Estonia’s Tax Collection is Better Than Ours
I couldn’t agree more. And the Estonian prime minister is not only Europe’s biggest Russia hawk, but she presides over a highly efficient tax system, praised by the Tax Foundation, as noted in an article I stumbled on recently in National Review, “Tax like the Estonians,”
“It’s one of the easiest countries in the world in which to do business, and it is home to many start-ups and unicorns(new firms with valuations over $1 billion). It ranks highly on economic-freedom indices given its low debt burden and efficient regulation,” Dominic Pino says.
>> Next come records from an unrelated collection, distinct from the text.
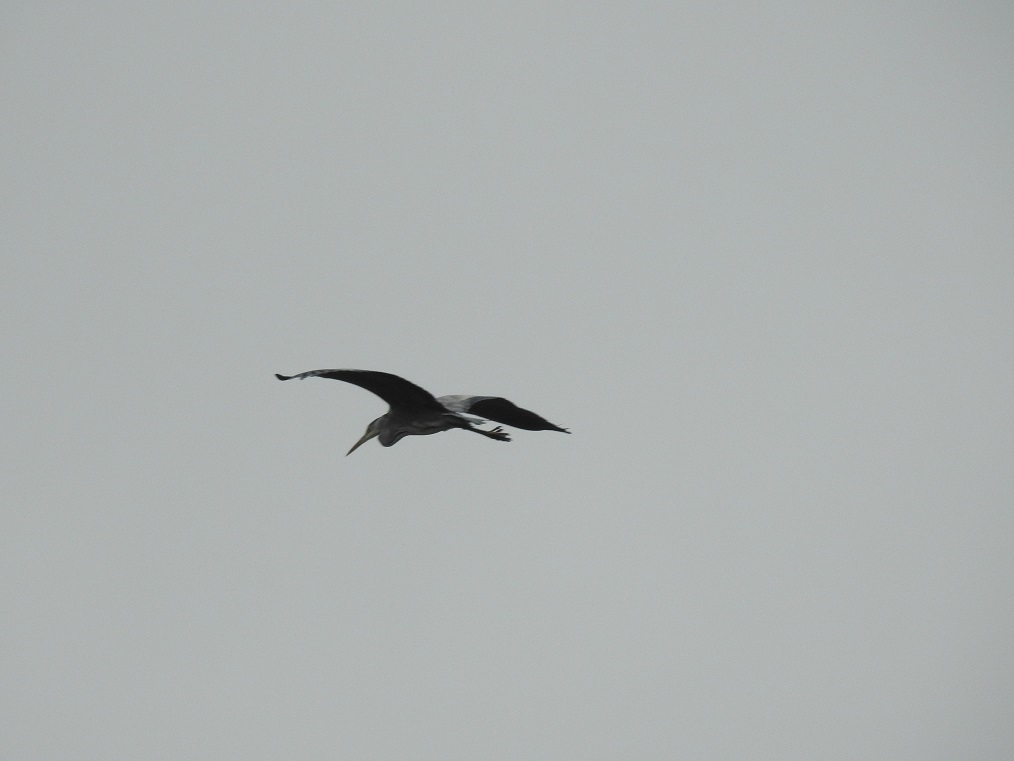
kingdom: Animalia
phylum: Chordata
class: Aves
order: Pelecaniformes
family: Ardeidae
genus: Ardea
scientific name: Ardea cinerea
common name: Grey heron
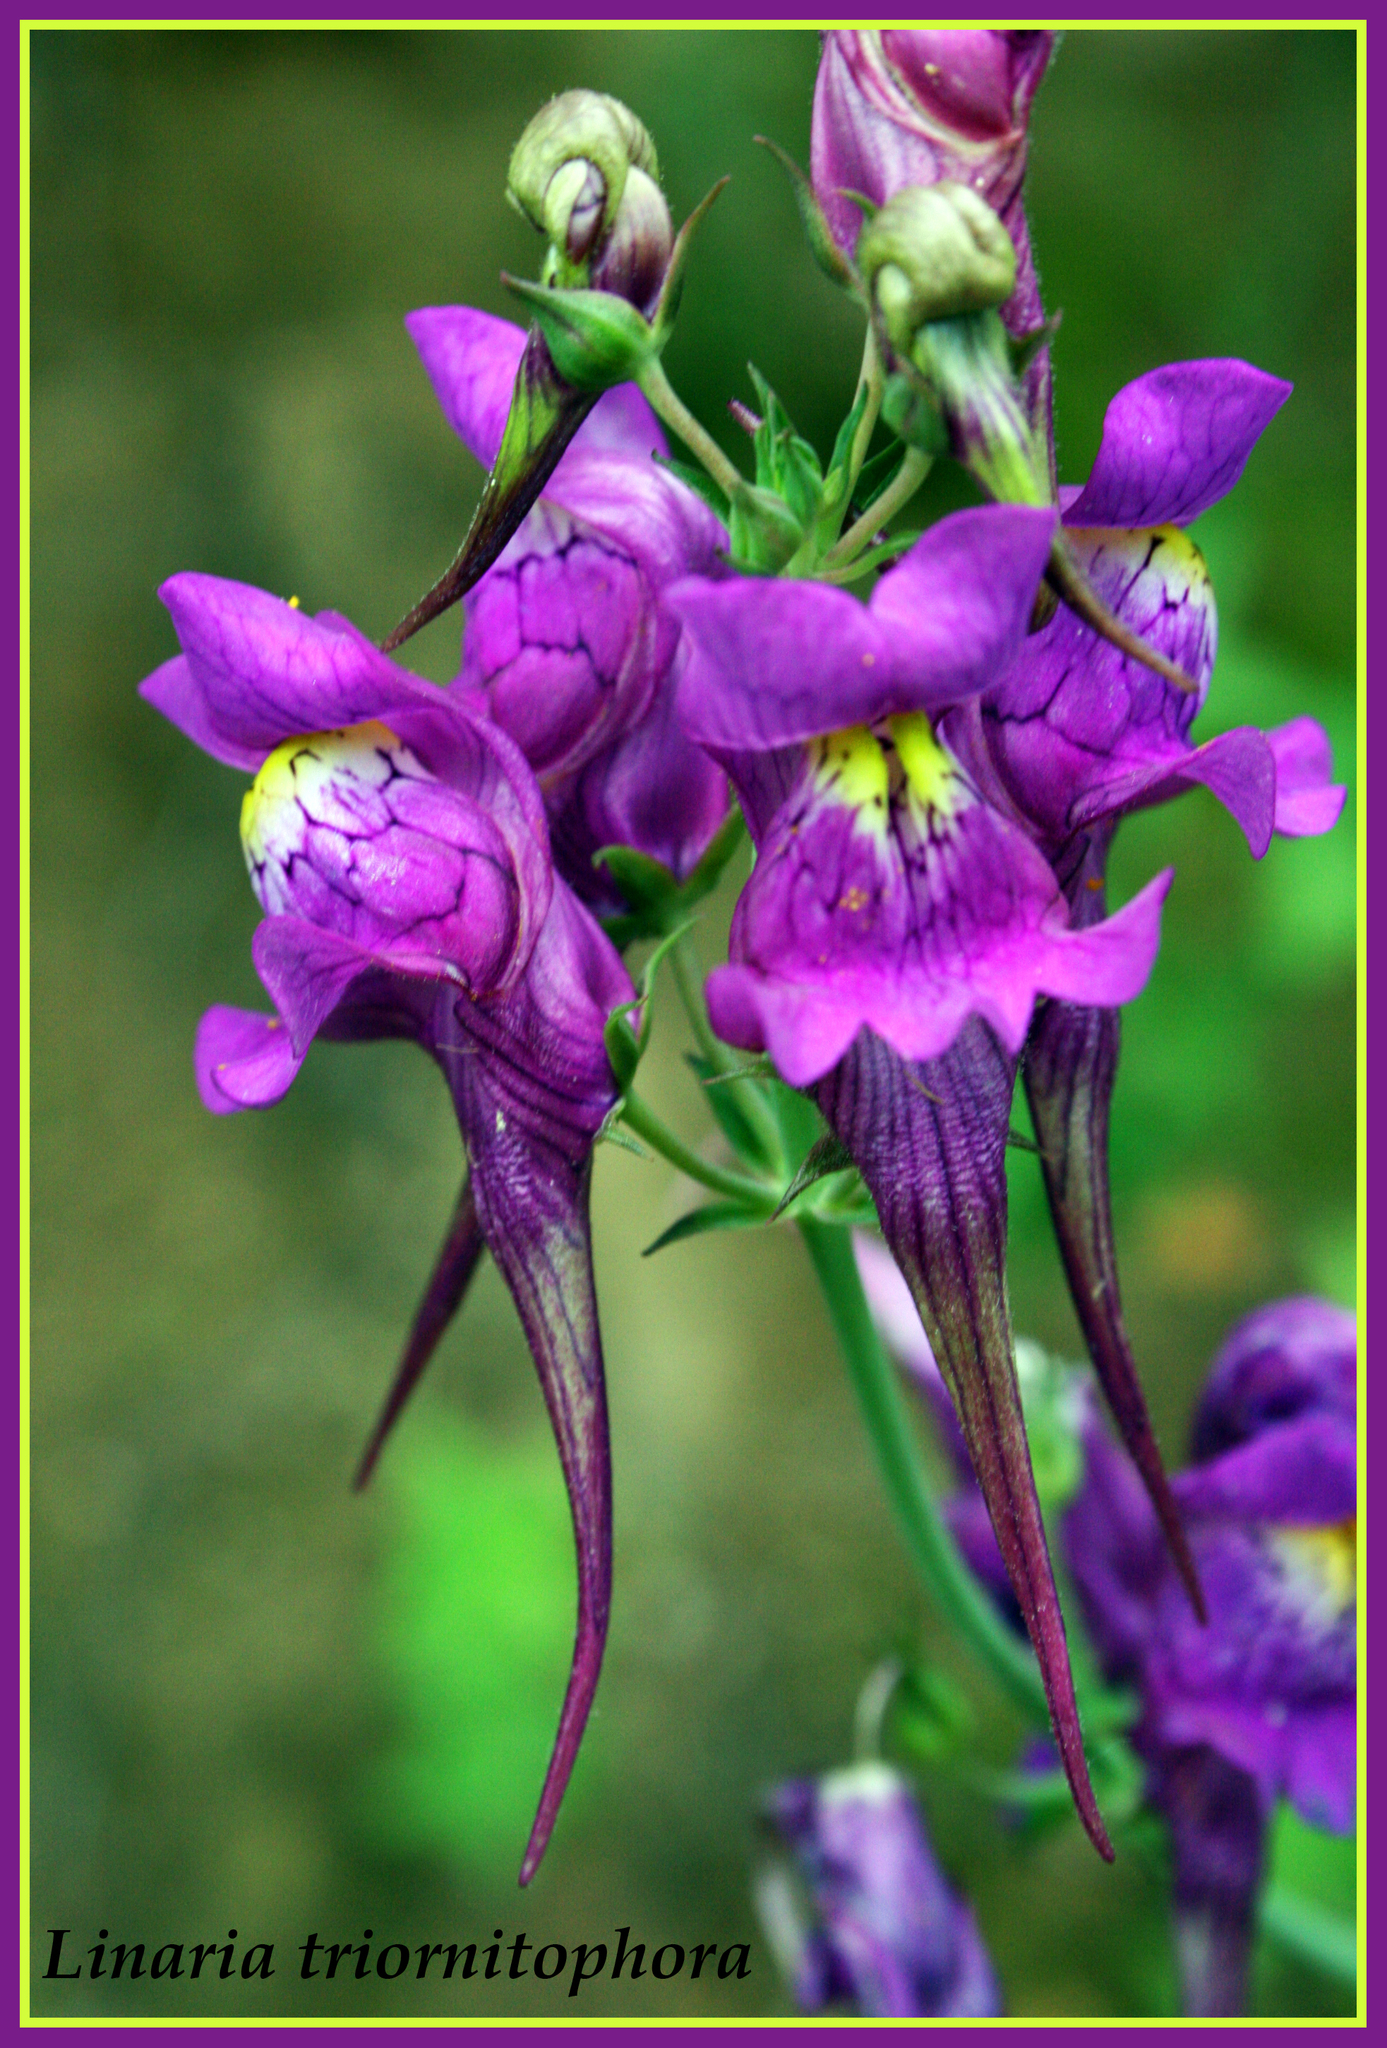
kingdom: Plantae
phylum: Tracheophyta
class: Magnoliopsida
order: Lamiales
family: Plantaginaceae
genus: Linaria
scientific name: Linaria triornithophora
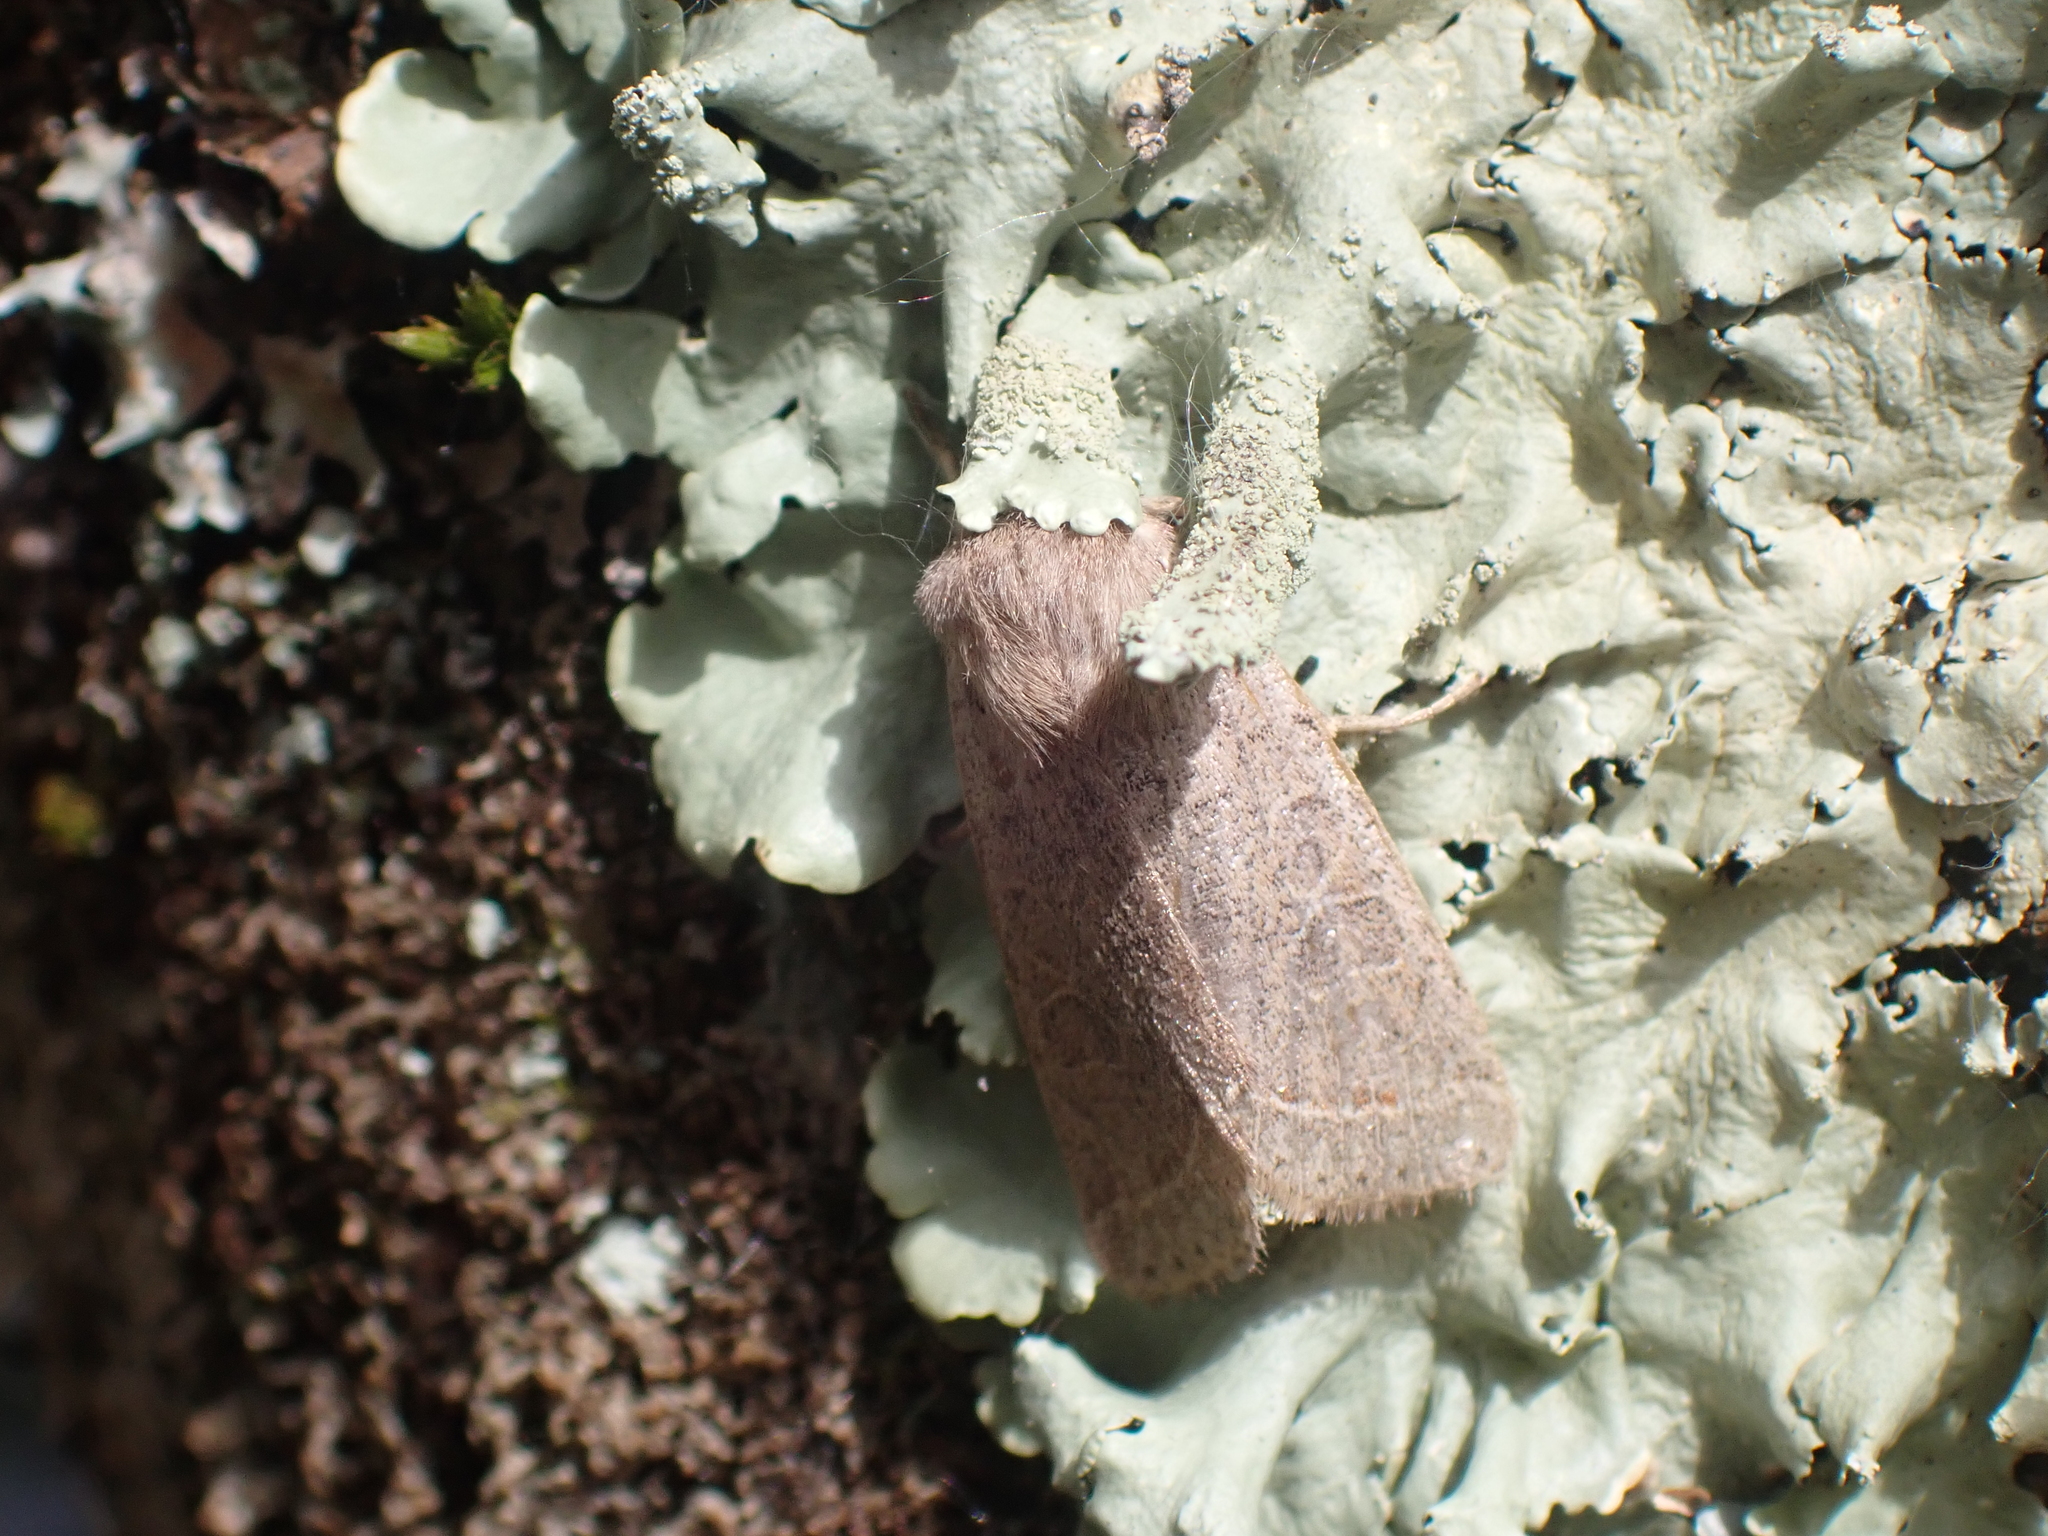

“Estonia has a flat, 20 percent income tax on both individuals and corporations. The tax on corporations, however, is not levied when the income is made, as it is in the U.S., but rather when it is distributed. That means that a business pays the tax when it issues dividends or buys back shares. Recipients of dividends are not taxed on that income, to avoid double taxation. This system improves economic incentives by not punishing profits as such, and it avoids all the deductions and complications that come with calculating corporate net income in the U.S. system.”
A Beacon of Neoliberalism
And ideologically on issues of foreign and domestic policy on the whole, there is no one in Europe who better than Kallas embodies our neoliberal dual ideals of: fiscal restraint and minority rights. As historian Robert English described it in an interview in the Washington Post,
“She’s economically conservative, very pro-free market, but she’s very socially liberal, young and dynamic.”
He said, “She’s staunchly pro-European and anti-Putin.”
Kallas has expressed support for LGBT rights and renewable energy, and as I read in the Economist a couple weeks ago, she has welcomed the largest number of Ukrainean refugees as a share of her country’s population, compared to any European country. 5%
Thankfully because Estonians value their national security more than superficial appeals to their identity, Kallas won a landslide reelection victory against her nationalist challenger in Estonia’s parliamentary election the other week. She has earned the nickname Europe’s, “iron lady.” The New York Times has listed her as the possible next chief of NATO.
Eastern Europe is quite a bit safer with Kaja Kallas in power, and our overly cautious leaders in the west, Biden, Macron, Scholz should take the lead from her. Ramping up defense spending and weapons deliveries to Ukraine, we should also be outspoken in our advocacy for Ukraine to decide their own destiny however the hell they wish.